Tipp der Woche: Verkaufen statt wegwerfen

Die Kinder sind größer geworden, die Wohnung ist neu eingerichtet – wohin mit dem Spielzeug, den gebrauchten, aber noch schönen Möbeln?

Kinderwagen Verkauf
Foto: Avery Zweckform/akz-o

(akz-o) – Die Kinder sind größer geworden, die Wohnung ist neu eingerichtet, die neueste Mode erobert den Kleiderschrank – wohin mit dem Spielzeug, den gebrauchten, aber noch schönen Möbeln und der Kleidung aus der vergangenen Saison? Verkaufen statt wegwerfen: So erhalten die Dinge ein zweites Leben und die Umwelt freut’s. Privatverkäufe lassen sich ohne großen Aufwand über ebay Kleinanzeigen, Nachbarschaftsportale oder Elterngruppen bei Facebook & Co abwickeln – in Coronazeiten übrigens eine gute kontaktlose Alternative zu Flohmärkten und Basaren. Damit Kauf und Verkauf auch wirklich unkompliziert über die Bühne gehen, sollten einige Eckpunkte beachtet werden.

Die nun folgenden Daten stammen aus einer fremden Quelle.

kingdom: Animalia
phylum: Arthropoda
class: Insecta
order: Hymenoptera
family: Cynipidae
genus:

Genaue Produktbeschreibung

In welchem Zustand befindet sich das angebotene Produkt: Sieht es wie neu aus oder hat es bereits Gebrauchsspuren? Ist es funktionstüchtig? Eine ehrliche und genaue Produktbeschreibung beugt Unzufriedenheiten und Reklamationen vor. Am besten auch gleich mehrere Fotos einstellen, die das Produkt von allen Seiten zeigen, damit sich Interessierte ein reelles Bild davon machen können.

Verkaufswert sondieren

Wird ein Produkt zu teuer angeboten, bleibt der Anbieter darauf sitzen. Ist es zu günstig inseriert, geht es zwar weg wie warme Semmeln, der Verkäufer hätte aber mehr Geld einnehmen können. Um einen Anhaltspunkt für die Preisgestaltung zu erhalten, hilft eine Recherche auf den einschlägigen Verkaufsportalen nach Produkten, die hinsichtlich des Alters und Zustands vergleichbar sind.

Kaufleistung quittieren

Ein Käufer ist gefunden – jetzt geht es ans Bezahlen. Wichtig: Der Verkauf bzw. Kauf sollte rechtsgültig dokumentiert und damit abgesichert werden. Das muss nicht kompliziert sein: Mit einem Quittungsformular ist eine rechtliche Absicherung schnell und einfach gewährleistet. Beide Seiten profitieren davon. Der Verkäufer kann belegen, dass er das Produkt zum vereinbarten Preis abgegeben hat, und erhält gleichzeitig einen Beleg, der bei Bedarf dem  Finanzamt vorgelegt werden kann. Der Käufer kann dokumentieren, dass er eine Zahlung geleistet hat. Wie notwendig das ist, zeigt folgendes Beispiel. Der Käufer hat eine Anzahlung getätigt, aber der Verkäufer negiert dies und verlangt noch einmal den vollen Preis. Mit einer rechtsgültigen Quittung, wie zum Beispiel vom Quittungsblockerfinder Avery Zweckform, kann der Käufer seine Zahlung sicher belegen.